We passed Boca Barranca, a world class left-hand point break. To call it knee high would have been generous. Barranca only breaks when a South swell shoots the gap into the Gulf. When it does break, you can ride over a half mile, or until you barf. We got to the ferry with a dozen or so cars in front of us and bought tickets on what we thought was the next crossing. After a couple conversations with some roadside folks, we came to find out the only ferry leaving in the next few hours was about to leave and we were not on it. Mark and Micah broke out into an epic sprint and secured our place on the boat. There’s no way our gringo Spanish could have scored the last two spots on the ferry. Not a chance. We checked Surfline for the 10th time and it was still forecasted to be a 2-3’ swell. We figured at the very least we could rent longboards and still have a great time. After all, waist high and warm is pretty enticing for a few Carolina kids that have been covered head to toe in neoprene for the last few months.
We rolled off the ferry and headed down the dirt roads to Mal Pais. We were just in time to rent a few quads and scour the roadside surf shops for some decent rental boards. On the way to the surf shops, we saw a wave through the trees. A juicy one. I suppose the guy who did the swell forecasting for Costa was Hawaiian, because the rest of the trip was double what was forecasted. What a sight, it was pumping! After an hour or so of searching, we came up with four shortboards that fit the bill. We took a moment to catch a breather, grab a few tacos at a skate-themed taco spot, and then it was time to find some surf.

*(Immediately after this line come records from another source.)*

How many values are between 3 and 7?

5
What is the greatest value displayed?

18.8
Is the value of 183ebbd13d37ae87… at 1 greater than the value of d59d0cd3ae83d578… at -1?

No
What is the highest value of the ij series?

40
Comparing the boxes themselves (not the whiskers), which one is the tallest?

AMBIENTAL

It was only fitting to wake up to rooster calls the next morning to chase rooster fish, or gallos, as the ticos call them. We rode a mile or so South to the Mal Pais fishing village, which turned out to be a rocky cove with a dozen boats on modified trailers. The angle of the beach was perfect to launch and retrieve the boats with gas powered winches. After stringing up our 10 and 12 weights with big poppers and streamers, we loaded our gear into a couple 26’ pangas (whose paint jobs are way cooler than those of the South East US) loaded with Pilsen, Imperial, and arroz con pollo. Within a few hundred yards of idling, we learned that the red tide, fueled by Rio Bongo runoff, had crushed the water visibility. It was bait or bust for the gallos. Salt HD rods were traded for sabiki rigs as we loaded a rudimentary livewell with a few dozen moon fish. Fly fishermen trolling live bait?

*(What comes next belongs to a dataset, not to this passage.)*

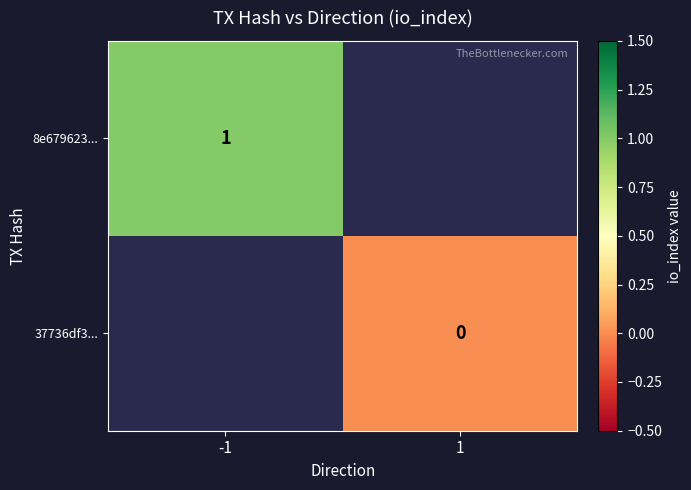

At how many categories does at least one series exceed 0?

1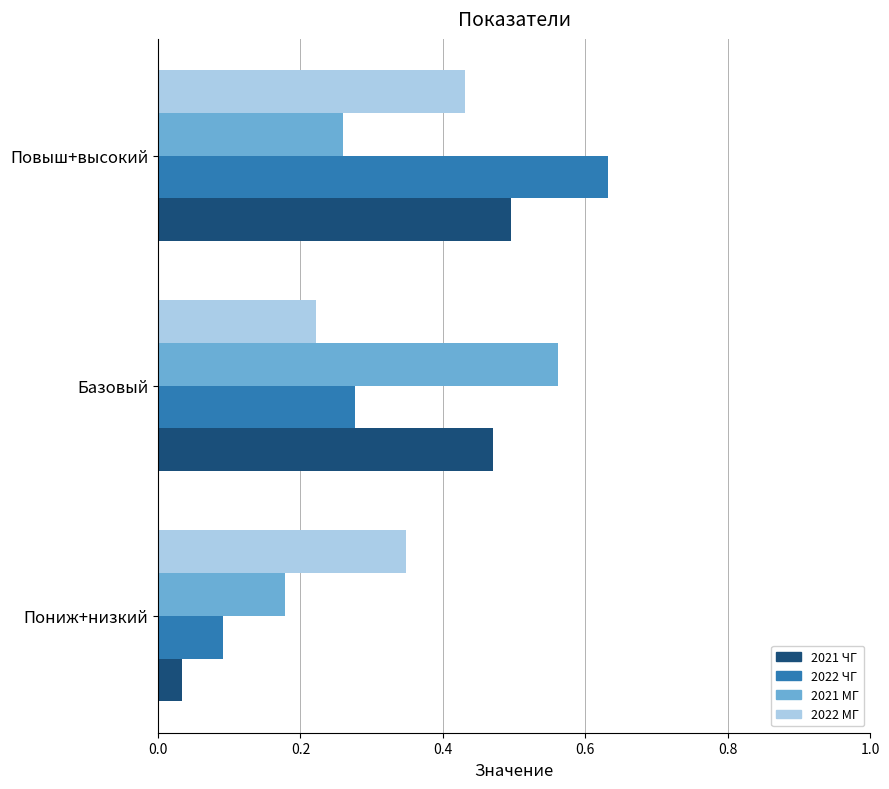

Is it true that 2021 ЧГ equals 0.5 at Базовый?

True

So, hear me out… these pangas were decked out with bench seats, lawn cushions, and full length hard tops strapped with surfboards. We grabbed a beer, scouted surf spots, and drug those moonfish for about a half hour before we had our first rooster to hand. Some of the guys had never seen a rooster fish in person. The dorsal fins were out of this world and the colors were impressive to say the least. “Un mas porfavor!” Though we had achieved our goal of four awesome species from coast-to-coast, we were quick to bridle up another moon fish. Our next fish was solid; even the humpbacks were jumping.
We hopped off the boats and sent it to the beach on quads. We were greeted with warm, head-high waves, and a banger of a sunset. One of our photographers, Austin, paddled out and surfed circles around us. Who knew a gulf coast pigeon breeder could throw down like that? The next morning we traded roosters for Rastas. We passed on the sabikis and bombed the pangas North to Suck Rock where we met up with former 506 Adventure guide, Danny Rasta. The waves were head high and barreling with light offshore winds.
We jumped off the boats and paddled in for the best session of the trip. Every wave was perfect. It didn’t take a contortionist to get tubed and 4 or 5 turns was the norm. I won’t mention any names, but some guy on a panga kept yelling for us to come back to the boats.
We caught a countless “one more” before we paddled back out to the boats. I mean, come on. It was firing! On the way South to winch the boats up the beach we found a novelty wave that we had to try. This was a left, up against a giant rocky reef, that supposedly breaks like Teahupoo with the right wave. To even catch the wave, you had to be within a couple feet of the reef sticking out of the water. Only the set waves broke and only the brave or stupid tried to ride them. It was a perfect end to a damn good trip. Riding the tide at its finest.